The complete benefit of PSA screening, however, gradually improved when follow-up is longer. The number of men required for researchers to invite for the screening in order to stop one death from the disease dramatically declined from 1,410 after follow up of nine years to 781 in 13 years, while those needed for diagnosis and treatment also dropped from 48 to 27. For the screening group, there was also smaller risk found for advanced prostate cancer.
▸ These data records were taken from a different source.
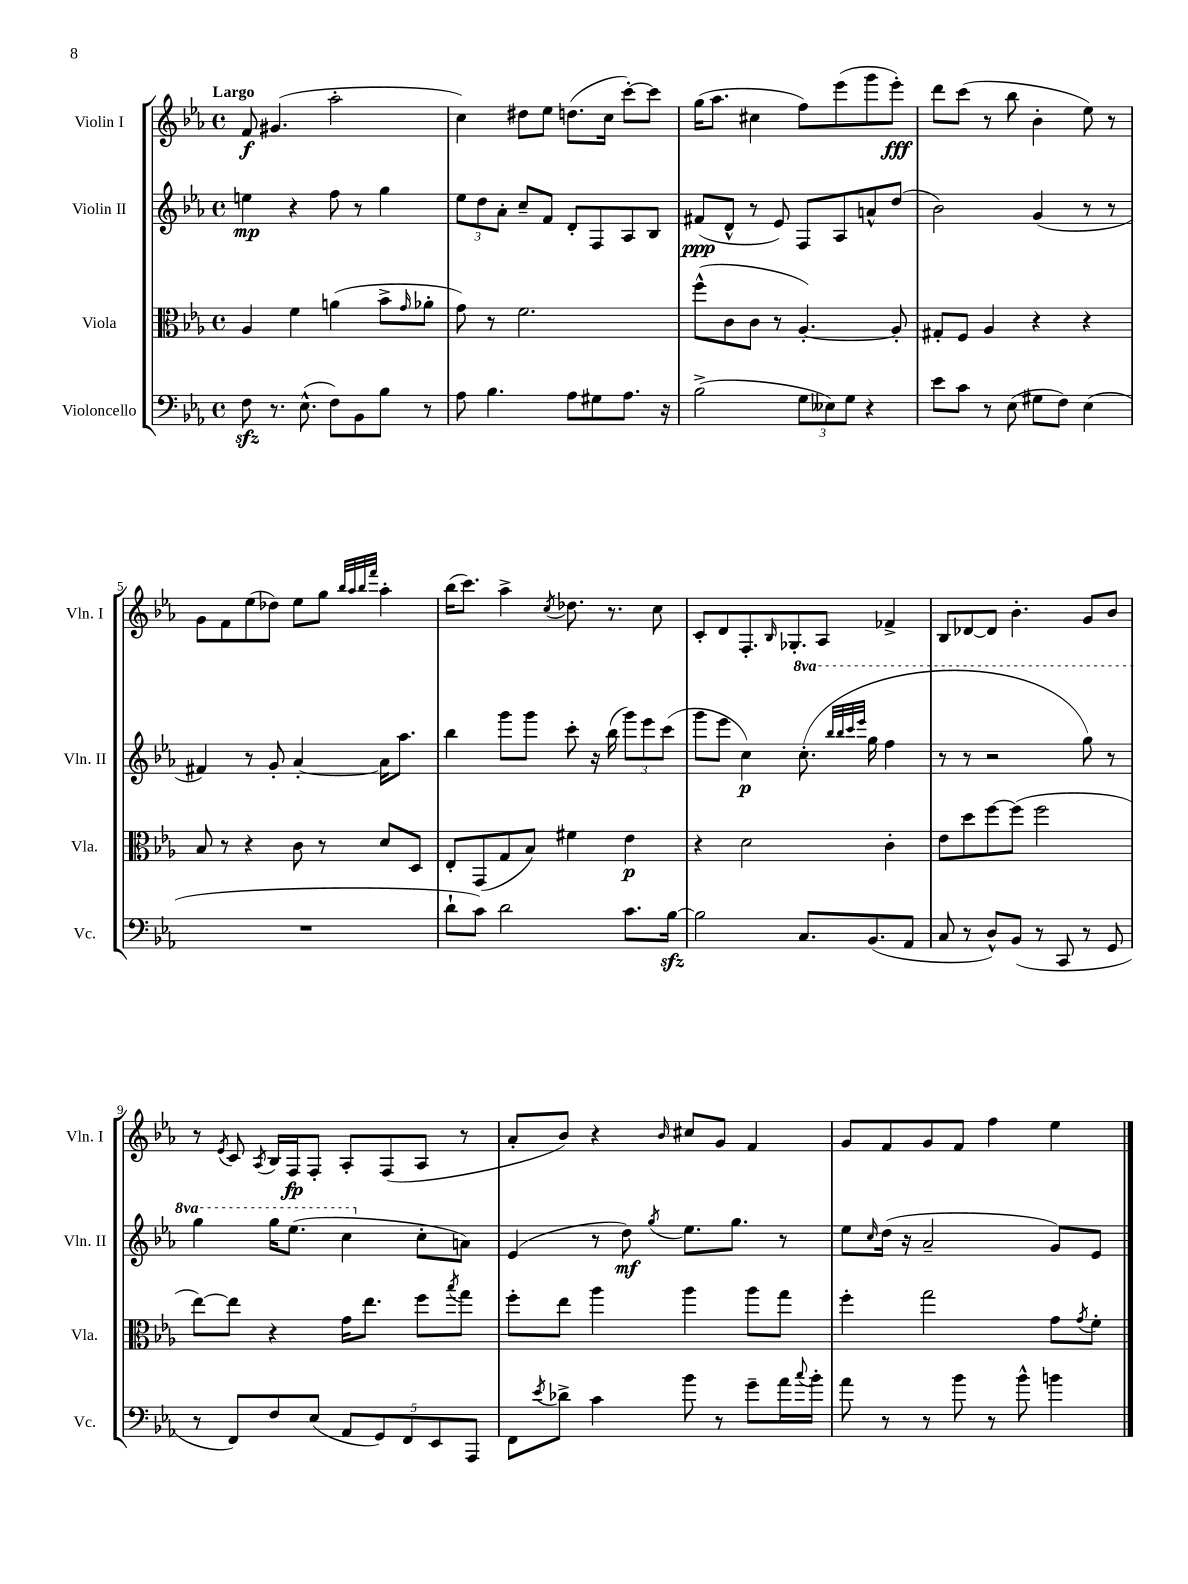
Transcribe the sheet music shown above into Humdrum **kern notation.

**kern	**kern	**dynam	**kern	**dynam	**kern	**dynam
*part4	*part3	*part3	*part2	*part2	*part1	*part1
*staff4	*staff3	*staff3	*staff2	*staff2	*staff1	*staff1
*I"Violoncello	*I"Viola	*	*I"Violin II	*	*I"Violin I	*
*I'Vc.	*I'Vla.	*	*I'Vln. II	*	*I'Vln. I	*
*clefF4	*clefC3	*	*clefG2	*	*clefG2	*
*k[b-e-a-]	*k[b-e-a-]	*	*k[b-e-a-]	*	*k[b-e-a-]	*
*M4/4	*M4/4	*	*M4/4	*	*M4/4	*
*met(c)	*met(c)	*	*met(c)	*	*met(c)	*
=1	=1	=1	=1	=1	=1	=1
!	!	!	!	!	!LO:TX:a:B:t=Largo	!
8Fzz\	4A-/	.	4een\	mp	8f/	f
8.r	.	.	.	.	(4.g#X/	.
.	4f\	.	4r	.	.	.
(8.E-^^\	.	.	.	.	.	.
8F\L)	(4an\	.	8ff\	.	2aa-'\	.
8BB-\	.	.	8r	.	.	.
8B-\J	8b-^\L	.	4gg\	.	.	.
.	16qqg/	.	.	.	.	.
8r	8a-X'\J	.	.	.	.	.
=2	=2	=2	=2	=2	=2	=2
8A-\	8g\)	.	12ee-\L	.	4cc\)	.
.	.	.	12dd\	.	.	.
4.B-\	8r	.	.	.	.	.
.	.	.	12a-'\J	.	.	.
.	2.f\	.	8cc~/L	.	8dd#X\L	.
.	.	.	8f/J	.	8ee-\J	.
8A-\L	.	.	8d'/L	.	(8.ddn\L	.
8G#X\	.	.	8F/	.	.	.
.	.	.	.	.	16cc\Jk	.
8.A-\J	.	.	8A-/	.	[8ccc'\L)	.
.	.	.	8B-/J	.	8ccc\J]	.
16r	.	.	.	.	.	.
=3	=3	=3	=3	=3	=3	=3
(2B-^\	(8ff^^\L	.	(8f#X/L	ppp	(16gg\KL	.
.	.	.	.	.	8.aa-\J	.
.	8c\	.	8d^^/J	.	.	.
.	8c\J	.	8r	.	4cc#X\	.
.	8r	.	8e-/)	.	.	.
12G\L	[4.A-'/)	.	8F/L	.	8ff\L)	.
12E--X\)	.	.	.	.	.	.
.	.	.	8A-/	.	(8eee-\	.
12G\J	.	.	.	.	.	.
4r	.	.	8an^^/	.	8ggg\	.
.	8A-'/]	.	(8dd/J	.	8eee-'\J)	fff
=4	=4	=4	=4	=4	=4	=4
8e-\L	8G#X'/L	.	2b-\)	.	8ddd\L	.
8c\J	8F/J	.	.	.	(8ccc\J	.
8r	4A-/	.	.	.	8r	.
(8E-\	.	.	.	.	8bb-\	.
8G#X\L	4r	.	(4g/	.	4b-'\	.
8F\J)	.	.	.	.	.	.
(4E-\	4r	.	8r	.	8ee-\)	.
.	.	.	8r	.	8r	.
!!LO:LB:g=z
=5	=5	=5	=5	=5	=5	=5
1r	8B-/	.	4f#X/)	.	8g\L	.
.	8r	.	.	.	8f\	.
.	4r	.	8r	.	(8ee-\	.
.	.	.	8g'/	.	8dd-X\J)	.
.	8c\	.	[4a-'/	.	8ee-\L	.
.	8r	.	.	.	8gg\J	.
.	.	.	.	.	32qqbb-/LLL	.
.	.	.	.	.	32qqaa-/	.
.	.	.	.	.	32qqbb-/	.
.	.	.	.	.	32qqfff/JJJ	.
.	8d/L	.	16a-\KL]	.	4aa-'\	.
.	.	.	8.aa-\J	.	.	.
.	8D/J	.	.	.	.	.
=6	=6	=6	=6	=6	=6	=6
8d`\L	8E-'/L	.	4bb-\	.	(16bb-\KL	.
.	.	.	.	.	8.ccc\J)	.
8c\J)	(8GG/	.	.	.	.	.
2d\	8G/	.	8ggg\L	.	4aa-^\	.
.	8B-/J)	.	8ggg\J	.	.	.
.	.	.	.	.	8qcc/	.
.	4f#X\	.	8ccc'\	.	8.dd-X\	.
.	.	.	16r	.	.	.
.	.	.	(16bb-\	.	8.r	.
8.c\L	4e-\	p	12ggg\L)	.	.	.
.	.	.	12eee-\	.	.	.
.	.	.	.	.	8cc\	.
.	.	.	(12ccc\J	.	.	.
[16B-zz\Jk	.	.	.	.	.	.
=7	=7	=7	=7	=7	=7	=7
2B-\]	4r	.	8ggg\L	.	8c'/L	.
.	.	.	8eee-\J	.	8d/	.
.	2d\	.	4cc\)	p	8.F'/	.
.	.	.	.	.	16qqB-/	.
.	.	.	.	.	8.G-X'/	.
*	*	*	*8va	*	*	*
8.C/L	.	.	(8.ccc'\	.	.	.
.	.	.	.	.	8A-/J	.
.	.	.	32qqbbb-/LLL	.	.	.
.	.	.	32qqbbb-/	.	.	.
.	.	.	32qqcccc/	.	.	.
.	.	.	32qqeeee-/JJJ	.	.	.
(8.BB-/	.	.	16ggg\	.	.	.
.	4c'\	.	4fff\	.	4f-X^/	.
8AA-/J	.	.	.	.	.	.
=8	=8	=8	=8	=8	=8	=8
8C/	8e-\L	.	8r	.	8B-/L	.
8r	8dd\	.	8r	.	[8d-X/	.
8D^^/L)	[8ff\	.	2r	.	8d-/J]	.
(8BB-/J	(8ff\J]	.	.	.	4.b-'\	.
8r	2ff\	.	.	.	.	.
8CC/	.	.	.	.	.	.
8r	.	.	8ggg\)	.	8g/L	.
8GG/	.	.	8r	.	8b-/J	.
!!LO:LB:g=z
=9	=9	=9	=9	=9	=9	=9
8r	[8ee-\L)	.	4ggg\	.	8r	.
.	.	.	.	.	8qe-/	.
8FF/L)	8ee-\J]	.	.	.	8c/	.
.	.	.	.	.	8qA-/	.
8F/	4r	.	16ggg\KL	.	16B-/LL	.
.	.	.	(8.eee-\J	.	16F/J	fp
(8E-/J	.	.	.	.	8F'/J	.
10AA-/L	16g\KL	.	4ccc\	.	8A-'/L	.
.	8.ee-\J	.	.	.	.	.
10GG/)	.	.	.	.	.	.
.	.	.	.	.	(8F/	.
10FF/	.	.	.	.	.	.
*	*	*	*X8va	*	*	*
.	8ff\L	.	8cc'\L	.	8A-/J	.
10EE-/	.	.	.	.	.	.
.	8qbb-/	.	.	.	.	.
.	8gg\J	.	8an\J)	.	8r	.
10AAA-/J	.	.	.	.	.	.
=10	=10	=10	=10	=10	=10	=10
8FF\L	8ff'\L	.	(4e-/	.	8a-'/L	.
8qe-/	.	.	.	.	.	.
8d-X^\J	8ee-\J	.	.	.	8b-/J)	.
4c\	4aa-\	.	8r	.	4r	.
.	.	.	8dd\)	mf	.	.
.	.	.	8qgg/	.	16qqb-/	.
8b-\	4aa-\	.	8.ee-\L	.	8cc#X/L	.
8r	.	.	.	.	8g/J	.
.	.	.	8.gg\J	.	.	.
8g~\L	8aa-\L	.	.	.	4f/	.
16a-\L	8gg\J	.	8r	.	.	.
8qqcc/	.	.	.	.	.	.
16b-'\JJ	.	.	.	.	.	.
=11	=11	=11	=11	=11	=11	=11
8a-\	4ff'\	.	8ee-\L	.	8g/L	.
.	.	.	16qqcc/	.	.	.
8r	.	.	(16dd\Jk	.	8f/	.
.	.	.	16r	.	.	.
8r	2gg\	.	2a-~/	.	8g/	.
8b-\	.	.	.	.	8f/J	.
8r	.	.	.	.	4ff\	.
8b-^^\	.	.	.	.	.	.
4bn\	8g\L	.	8g/L)	.	4ee-\	.
.	8qg/	.	.	.	.	.
.	8f'\J	.	8e-/J	.	.	.
==	==	==	==	==	==	==
*-	*-	*-	*-	*-	*-	*-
"PSA screening delivers a substantial reduction in prostate cancer deaths, similar or greater than that reported in screening for breast cancer. However, over-diagnosis occurs in roughly 40% of cases detected by screening resulting in a high risk of overtreatment and common side-effects such as incontinence and impotence,” professor and study leader Fritz Schröder of Erasmus University Medical Center in Netherlands said in a statement.
He added that there is an urgent need to find ways to decrease over-diagnosis, preferably through evading pointless biopsy procedures as well as by lessening the number of men for screening, biopsy and treatment to assist only a few of the patients.
While the new evidence of PSA screening efficiency showed the possibility to minimize mortality rates, there are still doubts on whether the advantages outweigh the disadvantages. The authors concluded that routine-screening programs should not yet be introduced.
The Lancet journal published the study titled “Screening and prostate cancer mortality: results of the European Randomised Study of Screening for Prostate Cancer (ERSPC) at 13 years of follow-up” in its August 2014 issue available online.